Педагогика Зои Николаевны была последовательна – требовательность и еще раз требовательность; ни в коем случае не жалеть, никакого плаксивого сиротства. А главное, она была именно их тех взрослых, которые считают необходимым поддерживать авторитет друг друга во что бы то ни стало, пусть и вопреки справедливости.
Вот так и рос Максим между взрывами отца и ледяной требовательностью матери. Да, оба они любили его и заботились о нем, особенно Зоя, которой было не так-то легко поддерживать мир в семье, учитывая бешеный характер отца и растущую нервозность сына. И вот, чтобы они немного отдохнули друг от друга, она придумала отвезти Максима к их доброй знакомой Вере Васильевне Ковалевой; отвезли его на две недели, но как-то само собой прошло два месяца, а когда за ним приехал отец, мальчик вернуться домой отказался. Тогда Павел Максимович железной хваткой схватил его поперек живота и понес, а тот стал орать и вырываться, вмешались соседи, разгорелся скандал не хуже, чем в доме Сарибека, произошло даже что-то вроде драки, во время которой Максим убежал на чердак и там схоронился. Правда, на следующий день Вера Васильевна убедила его вернуться домой, но под Новый год опять возник конфликт, родители хотели встречать на даче, а сын не хотел и стоял на своем, отец был сильнее и с криком: «Уходи!» – вытолкал его за дверь, а потом дрожащими от бешенства пальцами набрал номер Веры Васильевны и бешеным голосом поздравил ее «с Новым годом и новым внуком». Зоя Николаевна опять не вступилась.

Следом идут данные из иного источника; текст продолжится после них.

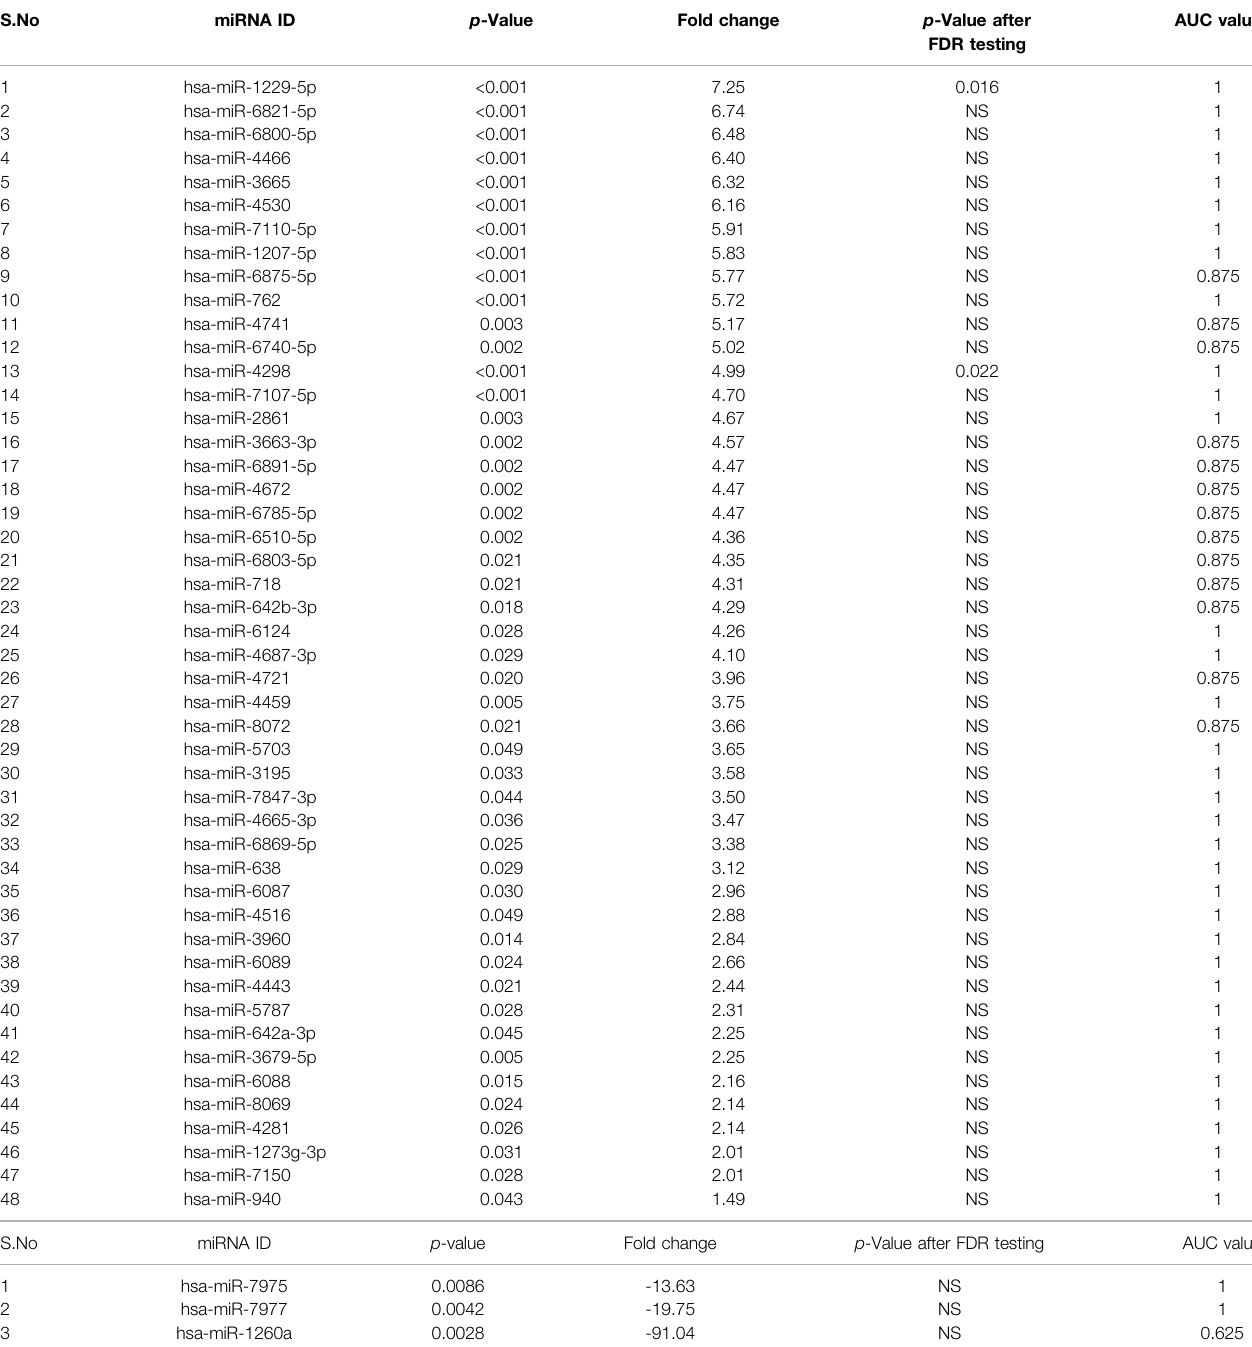
TABLE 2 | (A) Signi fi cantly up-regulated miRNAs in tears of children with VKC in comparison to controls. (B) Signi fi cantly down-regulated miRNAs in tears of children with VKC in comparison to controls.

От родителей долго не было вестей, а потом появилась Зоя с приказом Максиму отправиться в интернат., Отсюда на воскресенья мальчик бегал не домой, а к Вере Васильевне и однажды тяжело заболел. Она ухаживала за ним более двух месяцев, а Павел Максимович писал во всевозможные инстанции, что она сманила у него сына. Конфликт разгорался. В ходе его Ковалевы вспомнили, что у Максима есть родная мать, ее разыскали и вызвали телеграммой. И вот однажды, когда Максим шел из школы, во дворе его поджидала Таня, младшая из Ковалевых.
– Максим,– сказала она,– там, наверху, тебя ждет человек, который знает тебя с детства.
Он сразу понял – Она! Наконец-то Она! – отшвырнул портфель в сторону и кинулся наверх но лестнице.
Там стояла и улыбалась ему, и протягивала ему руки красивая женщина. Он кинулся в эти руки с великим облегчением, и плакал, и Ковалевы плакали, счастливые, что соединили разлученных. Но таким образом в борьбу вступила еще и третья сила. Конфликт крепчал. Родители Максима (отец и Зоя) и Ковалевы (не Вера Васильевна, а младшие члены семьи), увы, все больше входили во вкус.